I am trying to implement approximate LFO-CV as described in the vignette here https://mc-stan.org/loo/articles/loo2-lfo.html. Having read the vignette, I implemented approximate LFO-CV without any refitting hoping that the Pareto k estimate would all be tolerable (below 0.7-ish). This was attractive to me because the models I want to use LFO-CV to evaluate take quite a bit of time to re-run, so I was hoping I could get away with no refitting if Pareto k’s were all reasonably small. Unfortunately, when I tried this, to my surprise, the Pareto k’s were often very bad (>1 or >>1). This surprised me because I had already used loo() to estimate LOOIC (which the vignette and accompanying paper notes, isn’t really appropriate for comparing model performance for forecasting purposes), and when I fit LOOIC, all the Pareto k’s were good. I’m probably missing something obvious, but is there a reason you’d expect Pareto k estimates to differ for LOO vs LFO? Thanks for any help you can offer! @paul.buerkner
What was the model? What was the size is of the data for the initial fit? Can you post a figures showing khat values per time step for LOO and LFO?
The model is a state-space fish population dynamics model where the process model residuals follow either: 1) an MA1 process, 2) an AR1 process, or 3) an AR1MA1 process. We’d like to use LFO-CV as a means to compare the timeseries structure for the residuals.
Full details of the model are here:
The timeseries is quite short (43 yrs).
Here is a comparison of the k-hat plots:
- from calling pareto_k_values after passing the point-wise log posterior predictive probabilities matrix to loo()

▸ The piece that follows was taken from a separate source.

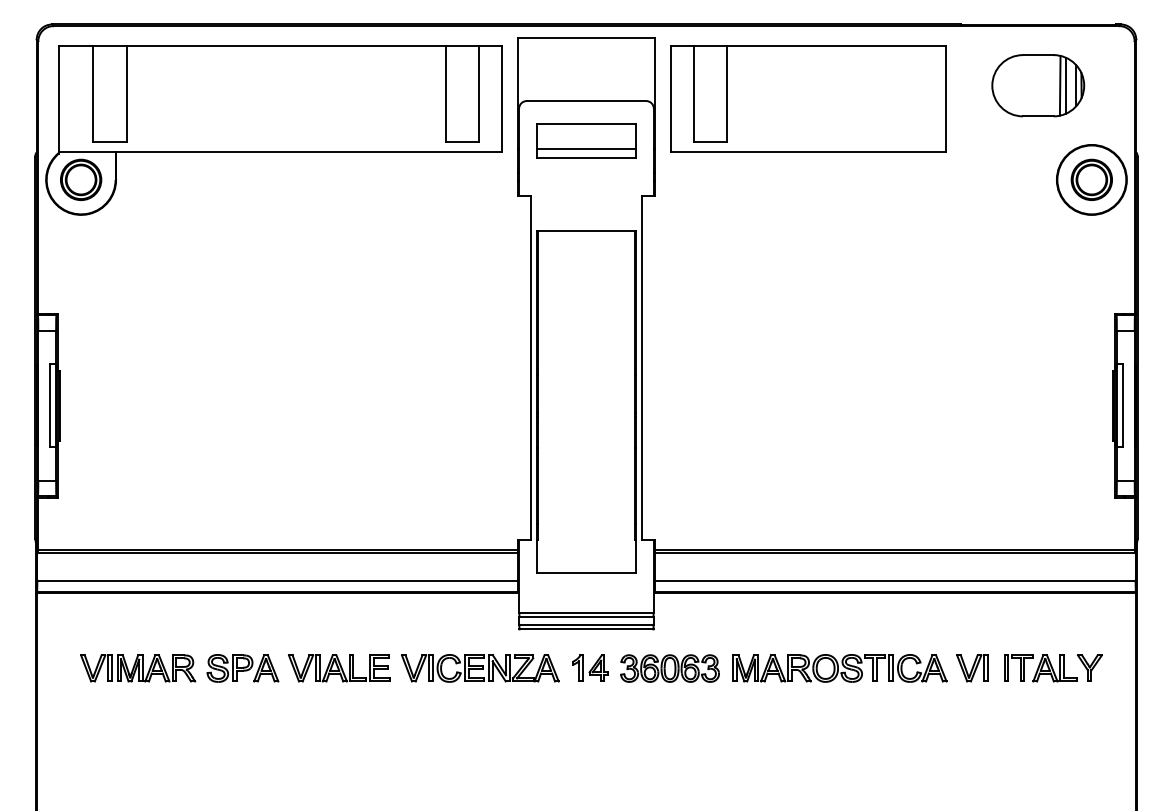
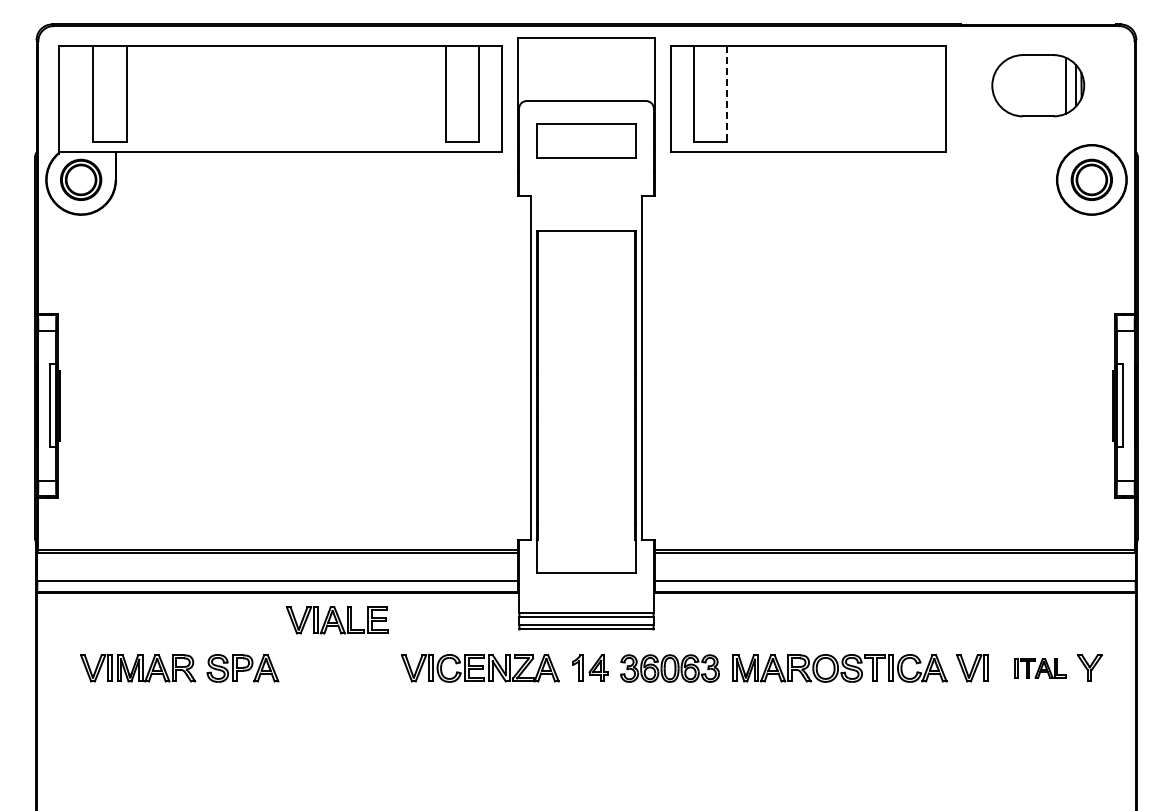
line at (1059, 85): present -> none
line at (727, 94): solid -> dashed
line at (586, 149): present -> none
part at (339, 668) position: (339, 668) -> (337, 620)
part at (1040, 668) size: 74x29 px -> 53x21 px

- from calling pareto_k_values within the loop where approximate LFO is calculated here: https://mc-stan.org/loo/articles/loo2-lfo.html with re-fitting turned off (so using only the original model fit to all the data):
Last note: The model technically has multiple likelihoods. I have calculated LOOIC and approximate LFO-CV using log point-wise posterior predictive probability densities for a single likelihood contribution (population abundance data) which is shown above because we are most interested in using this model for one-step-ahead forecasts of abundance.
However, I also tried to wanted to look at LOOIC and LFO-CV for the whole model fit. With two different likelihood contributions (age, abundance) in each year, I wasn’t sure how to do this, so I summed the log point-wise posterior posterior predictive density across the two data types by posterior draw and year and then made plots as above, finding similar results…I wasn’t sure if that was appropriate though, and we are less interested in predicting age composition. Have you used LFO-CV in contexts where there are multiple data types and if so did I handle this in a reasonable way or a crazy wrong way?
Thanks again for your help!!!
These PSIS-LOO khats are already so high that PSIS-LFO will certainly have problems, too.
It’s likely that you would get better results starting with a model fitted to less than full data as in the vignette.
This is correct.
No. Theory is clear, but removing more data is always more likely to change the posterior more which makes importance sampling more difficult.
Thanks, this is super helpful. I went ahead and completed the re-fits for every data point and the k-hats for the PSIS-LFO are now similar to the PSIS-LOO, which means some are too high. Looking like there isn’t going to be a super easy way to get around re-fits with this model.